At the head of the table sits the captain of the Podestà’s police, a beak-nosed man in a brocaded tunic with a face as cold and thin as shattered ice. His style of questioning, thinks Bruno, has been downright disrespectful, given his subject’s position as head of the Arte dei Astronomi and the doge’s Master of the Spheres in-waiting. But he doesn’t appear to mind supping on someone else’s wine. Alonso is refilling the wine jug for the second time.
A call from one of the Corio cousins announces the arrival of Signor Galileo, summoned by Luca. The mathematician has come hot-foot from his local bathhouse.
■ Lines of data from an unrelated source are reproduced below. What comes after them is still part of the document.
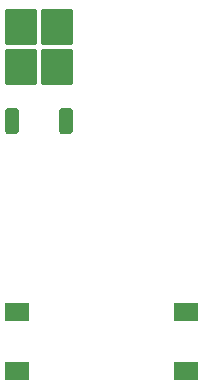
<source format=gbr>
%TF.GenerationSoftware,KiCad,Pcbnew,9.0.0*%
%TF.CreationDate,2025-10-22T11:07:00-07:00*%
%TF.ProjectId,sstv-backpack-v1.0.1,73737476-2d62-4616-936b-7061636b2d76,1.0*%
%TF.SameCoordinates,Original*%
%TF.FileFunction,Paste,Top*%
%TF.FilePolarity,Positive*%
%FSLAX46Y46*%
G04 Gerber Fmt 4.6, Leading zero omitted, Abs format (unit mm)*
G04 Created by KiCad (PCBNEW 9.0.0) date 2025-10-22 11:07:00*
%MOMM*%
%LPD*%
G01*
G04 APERTURE LIST*
G04 Aperture macros list*
%AMRoundRect*
0 Rectangle with rounded corners*
0 $1 Rounding radius*
0 $2 $3 $4 $5 $6 $7 $8 $9 X,Y pos of 4 corners*
0 Add a 4 corners polygon primitive as box body*
4,1,4,$2,$3,$4,$5,$6,$7,$8,$9,$2,$3,0*
0 Add four circle primitives for the rounded corners*
1,1,$1+$1,$2,$3*
1,1,$1+$1,$4,$5*
1,1,$1+$1,$6,$7*
1,1,$1+$1,$8,$9*
0 Add four rect primitives between the rounded corners*
20,1,$1+$1,$2,$3,$4,$5,0*
20,1,$1+$1,$4,$5,$6,$7,0*
20,1,$1+$1,$6,$7,$8,$9,0*
20,1,$1+$1,$8,$9,$2,$3,0*%
G04 Aperture macros list end*
%ADD10RoundRect,0.250000X0.350000X-0.850000X0.350000X0.850000X-0.350000X0.850000X-0.350000X-0.850000X0*%
%ADD11RoundRect,0.250000X1.125000X-1.275000X1.125000X1.275000X-1.125000X1.275000X-1.125000X-1.275000X0*%
%ADD12R,2.000000X1.500000*%
G04 APERTURE END LIST*
D10*
%TO.C,VR1*%
X156470000Y-95210000D03*
D11*
X157225000Y-90585000D03*
X160275000Y-90585000D03*
X157225000Y-87235000D03*
X160275000Y-87235000D03*
D10*
X161030000Y-95210000D03*
%TD*%
D12*
%TO.C,SW1*%
X156896000Y-111332000D03*
X171196000Y-111332000D03*
X156896000Y-116332000D03*
X171196000Y-116332000D03*
%TD*%
M02*

</source>
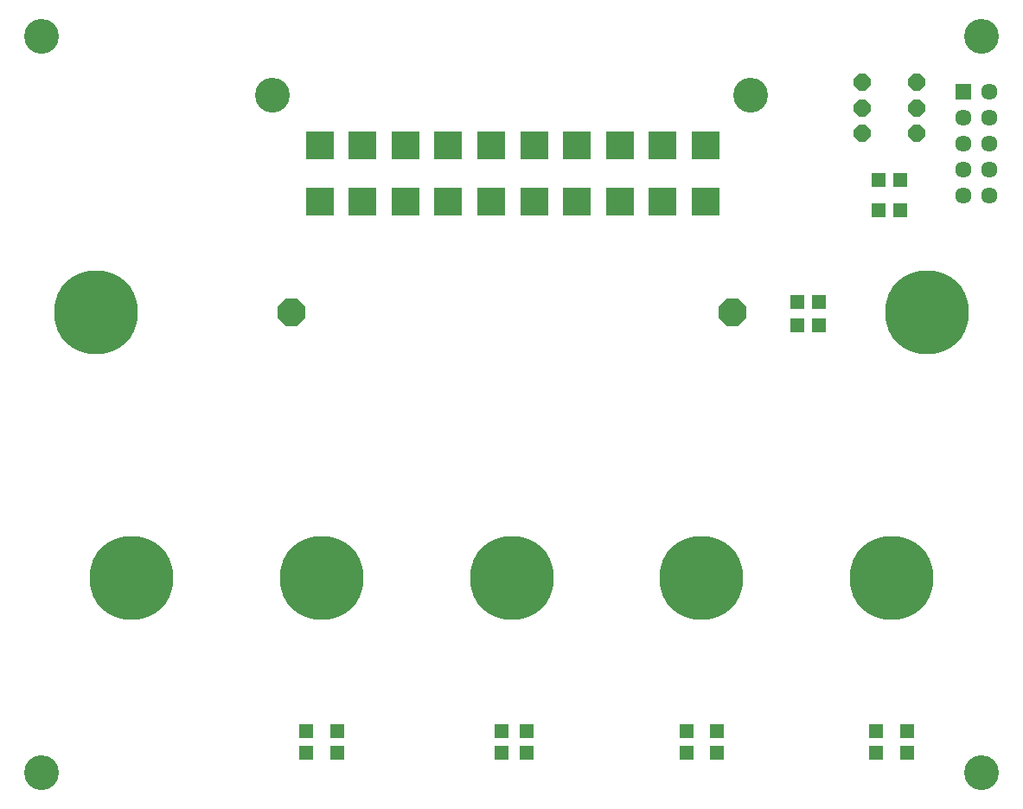
<source format=gbr>
G04 EAGLE Gerber RS-274X export*
G75*
%MOMM*%
%FSLAX34Y34*%
%LPD*%
%INSoldermask Bottom*%
%IPPOS*%
%AMOC8*
5,1,8,0,0,1.08239X$1,22.5*%
G01*
%ADD10P,2.969212X8X202.500000*%
%ADD11C,8.203200*%
%ADD12R,2.753200X2.753200*%
%ADD13C,3.403200*%
%ADD14P,1.745679X8X112.500000*%
%ADD15R,1.612800X1.612800*%
%ADD16C,1.612800*%
%ADD17R,1.403200X1.403200*%


D10*
X715900Y490000D03*
X284100Y490000D03*
D11*
X314000Y230000D03*
X500000Y230000D03*
X686000Y230000D03*
X906650Y490000D03*
X872000Y230000D03*
X93350Y490000D03*
D12*
X312000Y653700D03*
X354000Y653700D03*
X396000Y653700D03*
X438000Y653700D03*
X480000Y653700D03*
X522000Y653700D03*
X564000Y653700D03*
X606000Y653700D03*
X648000Y653700D03*
X690000Y653700D03*
X312000Y598700D03*
X354000Y598700D03*
X396000Y598700D03*
X438000Y598700D03*
X480000Y598700D03*
X522000Y598700D03*
X564000Y598700D03*
X606000Y598700D03*
X648000Y598700D03*
X690000Y598700D03*
D13*
X266000Y703000D03*
X734000Y703000D03*
D11*
X128000Y230000D03*
D14*
X843000Y665000D03*
X843000Y690000D03*
X843000Y715000D03*
X897000Y715000D03*
X897000Y690000D03*
X897000Y665000D03*
D13*
X40000Y40000D03*
X960000Y40000D03*
X960000Y760000D03*
X40000Y760000D03*
D15*
X942300Y705800D03*
D16*
X967700Y705800D03*
X942300Y680400D03*
X967700Y680400D03*
X942300Y655000D03*
X967700Y655000D03*
X942300Y629600D03*
X967700Y629600D03*
X942300Y604200D03*
X967700Y604200D03*
D17*
X887000Y59500D03*
X887000Y80500D03*
X857000Y59500D03*
X857000Y80500D03*
X800500Y500000D03*
X779500Y500000D03*
X800500Y477500D03*
X779500Y477500D03*
X701000Y59500D03*
X701000Y80500D03*
X671000Y59500D03*
X671000Y80500D03*
X515000Y59500D03*
X515000Y80500D03*
X490000Y59500D03*
X490000Y80500D03*
X329000Y59500D03*
X329000Y80500D03*
X299000Y59500D03*
X299000Y80500D03*
X880500Y590000D03*
X859500Y590000D03*
X880500Y620000D03*
X859500Y620000D03*
M02*

</source>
His face gleams with sweat in the torchlight.
‘Luca told me. I can’t believe it,’ he says, easing himself onto the bench beside Nicholas. ‘Poor Matteo wouldn’t hurt a fly.’ He catches Alonso’s eye and drains an imaginary wine glass into his throat.
‘And you are–’ asks the captain.
‘Galileo Galilei.’
‘Oh, him.’
‘Yes, him, ’ says the mathematician.
‘I’ve heard of you. You’re that smart-arsed fellow from the university – the one who drops metal balls off the top of the clock tower. What’s all that about then?’
Galileo accepts the cup Alonso is offering and drinks without looking at his interrogator. Smacking his lips, he says to no one in particular, ‘To see if I can hit a passing captain of the Podestà’s police squarely on his empty noddle.’